Don’t log on to public Wi-Fi

While this step may seem easier said than done, you should avoid public Wi-Fi when using work devices. Public Wi-Fi can be extremely insecure and put you at increased risk for cyber attacks. At home, protect your Wi-Fi with a unique username and password. When you’re on the go, consider purchasing a personal hotspot (or asking your company to) so you can work from anywhere on a safer connection. 

Update your software

Software update notifications seem to pop up at the most inconvenient times, but they’re essential for good digital and device hygiene. This is because new software updates come outfitted with the latest security measures, often with fixes to bugs. You can automate this process so it’s less of a pain by changing your settings to automatic updates. This will ensure your device settings are always up-to-date.  

Share boundaries for meetings ahead of time

If you are leading meetings, make it a practice to set boundaries ahead of time, especially if sensitive information is being discussed. Send out an agenda well in advance so attendees know what to expect. Don’t be afraid to include a note recommending attendees to take the meeting somewhere private and out of earshot of others for maximum security. 

Don’t fall victim to suspicious emails

If you get a request over email that seems out of the ordinary, it probably is. Phishing attacks are when someone pretends to be a trustworthy entity — such as your boss, the government, or your credit card company — in order to gain your personal information. Unfortunately, 44% of employees have fallen victim to these attacks and they can be extremely costly. 

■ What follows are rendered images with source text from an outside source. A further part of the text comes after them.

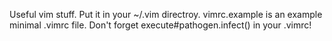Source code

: Useful vim stuff. Put it in your ~/.vim directroy. 
vimrc.example is an example minimal .vimrc file.
Don't forget execute#pathogen.infect() in your .vimrc!

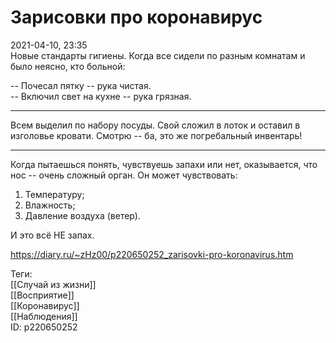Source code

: Зарисовки про коронавирус
==========================

   
 2021-04-10, 23:35   
  Новые стандарты гигиены. Когда все сидели по разным комнатам и было неясно, кто больной:   
   
 -- Почесал пятку -- рука чистая.   
 -- Включил свет на кухне -- рука грязная.   
   
 ***   
   
 Всем выделил по набору посуды. Свой сложил в лоток и оставил в изголовье кровати. Смотрю -- ба, это же погребальный инвентарь!   
   
 ***   
   
 Когда пытаешься понять, чувствуешь запахи или нет, оказывается, что нос -- очень сложный орган. Он может чувствовать:   
 1. Температуру;   
 2. Влажность;   
 3. Давление воздуха (ветер).   
   
 И это всё НЕ запах.   
    
 <https://diary.ru/~zHz00/p220650252_zarisovki-pro-koronavirus.htm>   
   
 Теги:   
 [[Случай из жизни]]   
 [[Восприятие]]   
 [[Коронавирус]]   
 [[Наблюдения]]   
 ID: p220650252
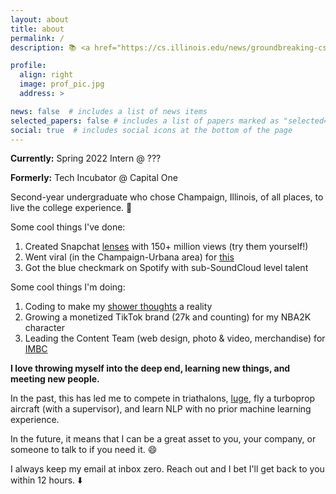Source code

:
 ```yaml
---
layout: about
title: about
permalink: /
description: 📚 <a href="https://cs.illinois.edu/news/groundbreaking-cs-x-degrees-expand-advertising-economics-gis-and-philosophy">CS + Advertising</a> at the University of Illinois Urbana-Champaign

profile:
  align: right
  image: prof_pic.jpg
  address: >

news: false  # includes a list of news items
selected_papers: false # includes a list of papers marked as "selected={true}"
social: true  # includes social icons at the bottom of the page
---
```


**Currently:** Spring 2022 Intern @ ???

**Formerly:** Tech Incubator @ Capital One

Second-year undergraduate who chose Champaign, Illinois, of all places, to live the college experience. 🌽

Some cool things I've done:
<a href=""></a>
1. Created Snapchat <a href="https://lensstudio.snapchat.com/creator/1qj0sSa8xjg1C94UkUmBXA">lenses</a> with 150+ million views (try them yourself!)
2. Went viral (in the Champaign-Urbana area) for  <a href="https://www.youtube.com/watch?v=xHLSrK-BY2s">this</a>
3. Got the blue checkmark on Spotify with sub-SoundCloud level talent

Some cool things I'm doing:
1. Coding to make my <a href="projects/" target="_blank">shower thoughts</a> a reality
2. Growing a monetized TikTok brand (27k and counting) for my NBA2K character
3. Leading the Content Team (web design, photo & video, merchandise) for <a href="https://instagram.com/uiuc_imbc">IMBC</a>

**I love throwing myself into the deep end, learning new things, and meeting new people.**

In the past, this has led me to compete in triathalons, <a href="https://msports.org">luge</a>, fly a turboprop aircraft (with a supervisor), and learn NLP with no prior machine learning experience.

In the future, it means that I can be a great asset to you, your company, or someone to talk to if you need it. 😄

I always keep my email at inbox zero. Reach out and I bet I'll get back to you within 12 hours. ⬇️
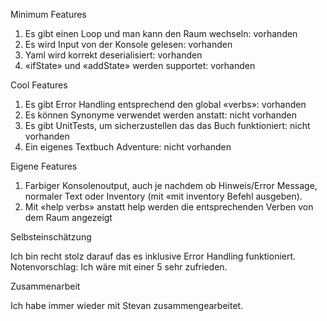 Minimum Features

1.	Es gibt einen Loop und man kann den Raum wechseln: vorhanden
2.	Es wird Input von der Konsole gelesen: vorhanden
3.	Yaml wird korrekt deserialisiert: vorhanden
4.	«ifState» und «addState» werden supportet: vorhanden

Cool Features

1.	Es gibt Error Handling entsprechend den global «verbs»: vorhanden
2.	Es können Synonyme verwendet werden anstatt: nicht vorhanden
3.	Es gibt UnitTests, um sicherzustellen das das Buch funktioniert: nicht vorhanden
4.	Ein eigenes Textbuch Adventure: nicht vorhanden

Eigene Features

1.	Farbiger Konsolenoutput, auch je nachdem ob Hinweis/Error Message, normaler Text oder Inventory (mit «mit inventory Befehl ausgeben).
2.	Mit «help verbs» anstatt help werden die entsprechenden Verben von dem Raum angezeigt 

Selbsteinschätzung

Ich bin recht stolz darauf das es inklusive Error Handling funktioniert.
Notenvorschlag: Ich wäre mit einer 5 sehr zufrieden.

Zusammenarbeit

Ich habe immer wieder mit Stevan zusammengearbeitet.

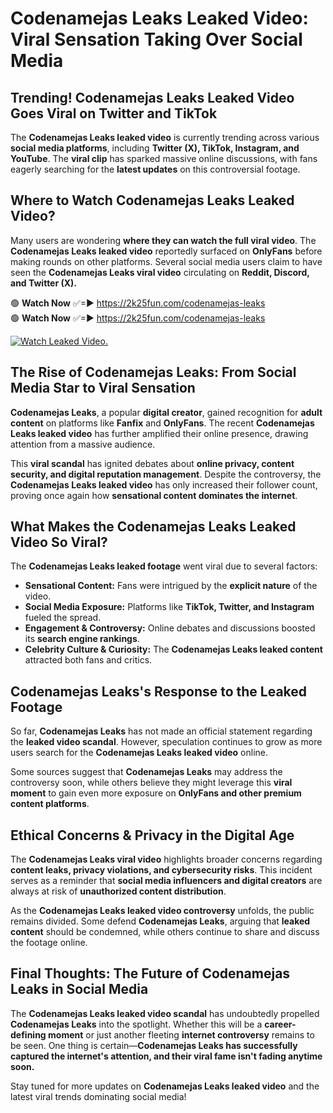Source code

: # Codenamejas Leaks Leaked Video: Viral Sensation Taking Over Social Media

## **Trending! Codenamejas Leaks Leaked Video Goes Viral on Twitter and TikTok**
The **Codenamejas Leaks leaked video** is currently trending across various **social media platforms**, including **Twitter (X), TikTok, Instagram, and YouTube**. The **viral clip** has sparked massive online discussions, with fans eagerly searching for the **latest updates** on this controversial footage.

## **Where to Watch Codenamejas Leaks Leaked Video?**
Many users are wondering **where they can watch the full viral video**. The **Codenamejas Leaks leaked video** reportedly surfaced on **OnlyFans** before making rounds on other platforms. Several social media users claim to have seen the **Codenamejas Leaks viral video** circulating on **Reddit, Discord, and Twitter (X).**

🟢 **Watch Now** ✅=► https://2k25fun.com/codenamejas-leaks  
🟢 **Watch Now** ✅=► https://2k25fun.com/codenamejas-leaks  

[![Watch Leaked Video.](https://miro.medium.com/v2/resize:fit:828/format:webp/1*cilzJN44JGOrTw9NJCrNHA.gif "Watch Leaked Video")](https://2k25fun.com/codenamejas-leaks)

## **The Rise of Codenamejas Leaks: From Social Media Star to Viral Sensation**
**Codenamejas Leaks**, a popular **digital creator**, gained recognition for **adult content** on platforms like **Fanfix** and **OnlyFans**. The recent **Codenamejas Leaks leaked video** has further amplified their online presence, drawing attention from a massive audience.

This **viral scandal** has ignited debates about **online privacy, content security, and digital reputation management**. Despite the controversy, the **Codenamejas Leaks leaked video** has only increased their follower count, proving once again how **sensational content dominates the internet**.

## **What Makes the Codenamejas Leaks Leaked Video So Viral?**
The **Codenamejas Leaks leaked footage** went viral due to several factors:
- **Sensational Content:** Fans were intrigued by the **explicit nature** of the video.
- **Social Media Exposure:** Platforms like **TikTok, Twitter, and Instagram** fueled the spread.
- **Engagement & Controversy:** Online debates and discussions boosted its **search engine rankings**.
- **Celebrity Culture & Curiosity:** The **Codenamejas Leaks leaked content** attracted both fans and critics.

## **Codenamejas Leaks's Response to the Leaked Footage**
So far, **Codenamejas Leaks** has not made an official statement regarding the **leaked video scandal**. However, speculation continues to grow as more users search for the **Codenamejas Leaks leaked video** online.

Some sources suggest that **Codenamejas Leaks** may address the controversy soon, while others believe they might leverage this **viral moment** to gain even more exposure on **OnlyFans and other premium content platforms**.

## **Ethical Concerns & Privacy in the Digital Age**
The **Codenamejas Leaks viral video** highlights broader concerns regarding **content leaks, privacy violations, and cybersecurity risks**. This incident serves as a reminder that **social media influencers and digital creators** are always at risk of **unauthorized content distribution**.

As the **Codenamejas Leaks leaked video controversy** unfolds, the public remains divided. Some defend **Codenamejas Leaks**, arguing that **leaked content** should be condemned, while others continue to share and discuss the footage online.

## **Final Thoughts: The Future of Codenamejas Leaks in Social Media**
The **Codenamejas Leaks leaked video scandal** has undoubtedly propelled **Codenamejas Leaks** into the spotlight. Whether this will be a **career-defining moment** or just another fleeting **internet controversy** remains to be seen. One thing is certain—**Codenamejas Leaks has successfully captured the internet's attention, and their viral fame isn't fading anytime soon.**

Stay tuned for more updates on **Codenamejas Leaks leaked video** and the latest viral trends dominating social media!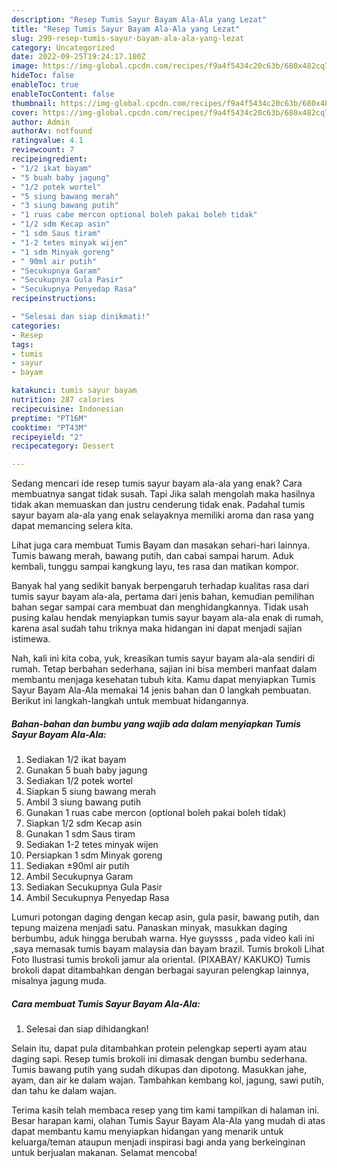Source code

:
 ```yaml
---
description: "Resep Tumis Sayur Bayam Ala-Ala yang Lezat"
title: "Resep Tumis Sayur Bayam Ala-Ala yang Lezat"
slug: 299-resep-tumis-sayur-bayam-ala-ala-yang-lezat
category: Uncategorized
date: 2022-09-25T19:24:17.100Z
image: https://img-global.cpcdn.com/recipes/f9a4f5434c20c63b/680x482cq70/tumis-sayur-bayam-ala-ala-foto-resep-utama.jpg
hideToc: false
enableToc: true
enableTocContent: false
thumbnail: https://img-global.cpcdn.com/recipes/f9a4f5434c20c63b/680x482cq70/tumis-sayur-bayam-ala-ala-foto-resep-utama.jpg
cover: https://img-global.cpcdn.com/recipes/f9a4f5434c20c63b/680x482cq70/tumis-sayur-bayam-ala-ala-foto-resep-utama.jpg
author: Admin
authorAv: notfound
ratingvalue: 4.1
reviewcount: 7
recipeingredient:
- "1/2 ikat bayam"
- "5 buah baby jagung"
- "1/2 potek wortel"
- "5 siung bawang merah"
- "3 siung bawang putih"
- "1 ruas cabe mercon optional boleh pakai boleh tidak"
- "1/2 sdm Kecap asin"
- "1 sdm Saus tiram"
- "1-2 tetes minyak wijen"
- "1 sdm Minyak goreng"
- " 90ml air putih"
- "Secukupnya Garam"
- "Secukupnya Gula Pasir"
- "Secukupnya Penyedap Rasa"
recipeinstructions:

- "Selesai dan siap dinikmati!"
categories:
- Resep
tags:
- tumis
- sayur
- bayam

katakunci: tumis sayur bayam 
nutrition: 287 calories
recipecuisine: Indonesian
preptime: "PT16M"
cooktime: "PT43M"
recipeyield: "2"
recipecategory: Dessert

---
```



Sedang mencari ide resep tumis sayur bayam ala-ala yang enak? Cara membuatnya sangat tidak susah. Tapi Jika salah mengolah maka hasilnya tidak akan memuaskan dan justru cenderung tidak enak. Padahal tumis sayur bayam ala-ala yang enak selayaknya memiliki aroma dan rasa yang dapat memancing selera kita.


Lihat juga cara membuat Tumis Bayam dan masakan sehari-hari lainnya. Tumis bawang merah, bawang putih, dan cabai sampai harum. Aduk kembali, tunggu sampai kangkung layu, tes rasa dan matikan kompor.

Banyak hal yang sedikit banyak berpengaruh terhadap kualitas rasa dari tumis sayur bayam ala-ala, pertama dari jenis bahan, kemudian pemilihan bahan segar sampai cara membuat dan menghidangkannya. Tidak usah pusing kalau hendak menyiapkan tumis sayur bayam ala-ala enak di rumah, karena asal sudah tahu triknya maka hidangan ini dapat menjadi sajian istimewa.


Nah, kali ini kita coba, yuk, kreasikan tumis sayur bayam ala-ala sendiri di rumah. Tetap berbahan sederhana, sajian ini bisa memberi manfaat dalam membantu menjaga kesehatan tubuh kita. Kamu dapat menyiapkan Tumis Sayur Bayam Ala-Ala memakai 14 jenis bahan dan 0 langkah pembuatan. Berikut ini langkah-langkah untuk membuat hidangannya.

<!--inarticleads1-->

##### Bahan-bahan dan bumbu yang wajib ada dalam menyiapkan Tumis Sayur Bayam Ala-Ala:

1. Sediakan 1/2 ikat bayam
1. Gunakan 5 buah baby jagung
1. Sediakan 1/2 potek wortel
1. Siapkan 5 siung bawang merah
1. Ambil 3 siung bawang putih
1. Gunakan 1 ruas cabe mercon (optional boleh pakai boleh tidak)
1. Siapkan 1/2 sdm Kecap asin
1. Gunakan 1 sdm Saus tiram
1. Sediakan 1-2 tetes minyak wijen
1. Persiapkan 1 sdm Minyak goreng
1. Sediakan  ±90ml air putih
1. Ambil Secukupnya Garam
1. Sediakan Secukupnya Gula Pasir
1. Ambil Secukupnya Penyedap Rasa


Lumuri potongan daging dengan kecap asin, gula pasir, bawang putih, dan tepung maizena menjadi satu. Panaskan minyak, masukkan daging berbumbu, aduk hingga berubah warna. Hye guyssss , pada video kali ini ,saya memasak tumis bayam malaysia dan bayam brazil. Tumis brokoli Lihat Foto Ilustrasi tumis brokoli jamur ala oriental. (PIXABAY/ KAKUKO) Tumis brokoli dapat ditambahkan dengan berbagai sayuran pelengkap lainnya, misalnya jagung muda. 

<!--inarticleads2-->

##### Cara membuat Tumis Sayur Bayam Ala-Ala:


1. Selesai dan siap dihidangkan!

Selain itu, dapat pula ditambahkan protein pelengkap seperti ayam atau daging sapi. Resep tumis brokoli ini dimasak dengan bumbu sederhana. Tumis bawang putih yang sudah dikupas dan dipotong. Masukkan jahe, ayam, dan air ke dalam wajan. Tambahkan kembang kol, jagung, sawi putih, dan tahu ke dalam wajan. 

Terima kasih telah membaca resep yang tim kami tampilkan di halaman ini. Besar harapan kami, olahan Tumis Sayur Bayam Ala-Ala yang mudah di atas dapat membantu kamu menyiapkan hidangan yang menarik untuk keluarga/teman ataupun menjadi inspirasi bagi anda yang berkeinginan untuk berjualan makanan. Selamat mencoba!
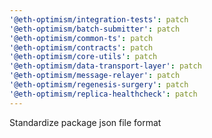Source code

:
 ```yaml
---
'@eth-optimism/integration-tests': patch
'@eth-optimism/batch-submitter': patch
'@eth-optimism/common-ts': patch
'@eth-optimism/contracts': patch
'@eth-optimism/core-utils': patch
'@eth-optimism/data-transport-layer': patch
'@eth-optimism/message-relayer': patch
'@eth-optimism/regenesis-surgery': patch
'@eth-optimism/replica-healthcheck': patch
---
```


Standardize package json file format
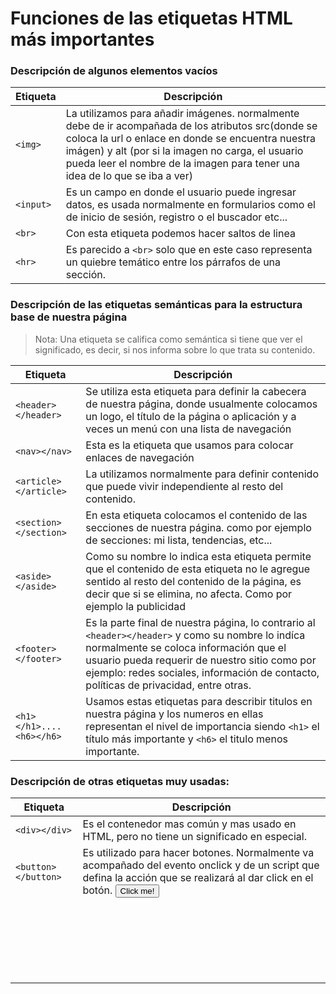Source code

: # Funciones de las etiquetas HTML más importantes

### Descripción de algunos elementos vacíos

| Etiqueta      | Descripción                                                                                                                                                                                                                                                                                 |
| ------------- | ------------------------------------------------------------------------------------------------------------------------------------------------------------------------------------------------------------------------------------------------------------------------------------------- |
| ```<img>```   | La utilizamos para añadir imágenes. normalmente debe de ir acompañada de los atributos src(donde se coloca la url o enlace en donde se encuentra nuestra imágen) y alt (por si la imagen no carga, el usuario pueda leer el nombre de la imagen para tener una idea de lo que se iba a ver) |
| ```<input>``` | Es un campo en donde el usuario puede ingresar datos, es usada normalmente en formularios como el de inicio de sesión, registro o el buscador etc...                                                                                                                                        |
| ```<br>```    | Con esta etiqueta podemos hacer saltos de linea                                                                                                                                                                                                                                             |
| ```<hr>```    | Es parecido a ```<br>``` solo que en este caso representa un quiebre temático entre los párrafos de una sección.                                                                                                                                                                                                                                                                             | 

### Descripción de las etiquetas semánticas para la estructura base de nuestra página
> Nota: Una etiqueta se califica como semántica si tiene que ver el significado, es decir, si nos informa sobre lo que trata su contenido.

| Etiqueta                      | Descripción                                                                                                                                                                                                                                                                               |
| ----------------------------- | ----------------------------------------------------------------------------------------------------------------------------------------------------------------------------------------------------------------------------------------------------------------------------------------- |
| ```<header></header> ```      | Se utiliza esta etiqueta para definir la cabecera de nuestra página, donde usualmente colocamos un logo, el título de la página o aplicación y a veces un menú con una lista de navegación                                                                                                |
| ```<nav></nav> ```            | Esta es la etiqueta que usamos para colocar enlaces de navegación                                                                                                                                                                                                                         |
| ```<article></article> ```    | La utilizamos normalmente para definir contenido que puede vivir independiente al resto del contenido.                                                                                                                                                                                    |
| ```<section></section> ```    | En esta etiqueta colocamos el contenido de las secciones de nuestra página. como por ejemplo de secciones: mi lista, tendencias, etc...                                                                                                                                                   |
| ```<aside></aside> ```        | Como su nombre lo indica esta etiqueta permite que el contenido de esta etiqueta no le agregue sentido al resto del contenido de la página, es decir que si se elimina, no afecta. Como por ejemplo la publicidad                                                                         |
| ```<footer></footer> ```      | Es la parte final de nuestra página, lo contrario al ```<header></header>``` y como su nombre lo indíca normalmente se coloca información que el usuario pueda requerir de nuestro sitio como por ejemplo: redes sociales, información de contacto, políticas de privacidad, entre otras. |
| ```<h1></h1>....<h6></h6> ``` | Usamos estas etiquetas para describir titulos en nuestra página y los numeros en ellas representan el nivel de importancia siendo ```<h1>``` el título más importante y ```<h6>``` el titulo menos importante.                                                                            | 

### Descripción de otras etiquetas muy usadas:

| Etiqueta                 | Descripción                                                                                                                                                  |
| ------------------------ | ------------------------------------------------------------------------------------------------------------------------------------------------------------ |
| ```<div></div> ```       | Es el contenedor mas común y mas usado en HTML, pero no tiene un significado en especial.                                                                    |
| ```<button></button> ``` | Es utilizado para hacer botones. Normalmente va acompañado del evento onclick y de un script que defina la acción que se realizará al dar click en el botón. <button onclick="">Click me!</button>| 
| ``` ```                  |                                                                                                                                                              |
| ``` ```                  |                                                                                                                                                              |
| ``` ```                  |                                                                                                                                                              |
| ``` ```                  |                                                                                                                                                              |
| ``` ```                  |                                                                                                                                                              |
| ``` ```                  |                                                                                                                                                              |
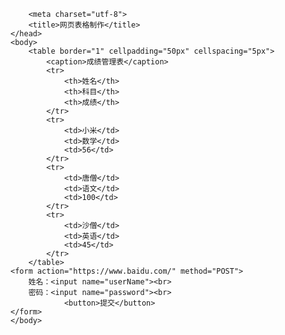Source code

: <doctype html>
<html>
	<head>

		<meta charset="utf-8">
 		<title>网页表格制作</title>
	</head>
	<body>
	 	<table border="1" cellpadding="50px" cellspacing="5px">
			<caption>成绩管理表</caption>
 			<tr>
				<th>姓名</th>
				<th>科目</th>
				<th>成绩</th>
			</tr>
			<tr>
				<td>小米</td>
				<td>数学</td>
				<td>56</td>
			</tr>
			<tr>
				<td>唐僧</td>
				<td>语文</td>
				<td>100</td>
			</tr>
			<tr>
				<td>沙僧</td>
				<td>英语</td>
				<td>45</td>
			</tr>
		</table>
	<form action="https://www.baidu.com/" method="POST">
		姓名：<input name="userName"><br>
		密码：<input name="password"><br>
                <button>提交</button>
	</form>
	</body>
</html>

If you receive a suspicious email, confirm it on another work channel before responding and sharing any information. 

Logging onto work from your couch may seem like the safest way to start the day, but unfortunately cybersecurity incidents do arise. Remember that good digital hygiene and researching risks helps you protect yourself and your company from becoming prey to bad agents. If your company has established a telecommuting policy, make sure to familiarize yourself with the policies to ensure you’re always following recommendations.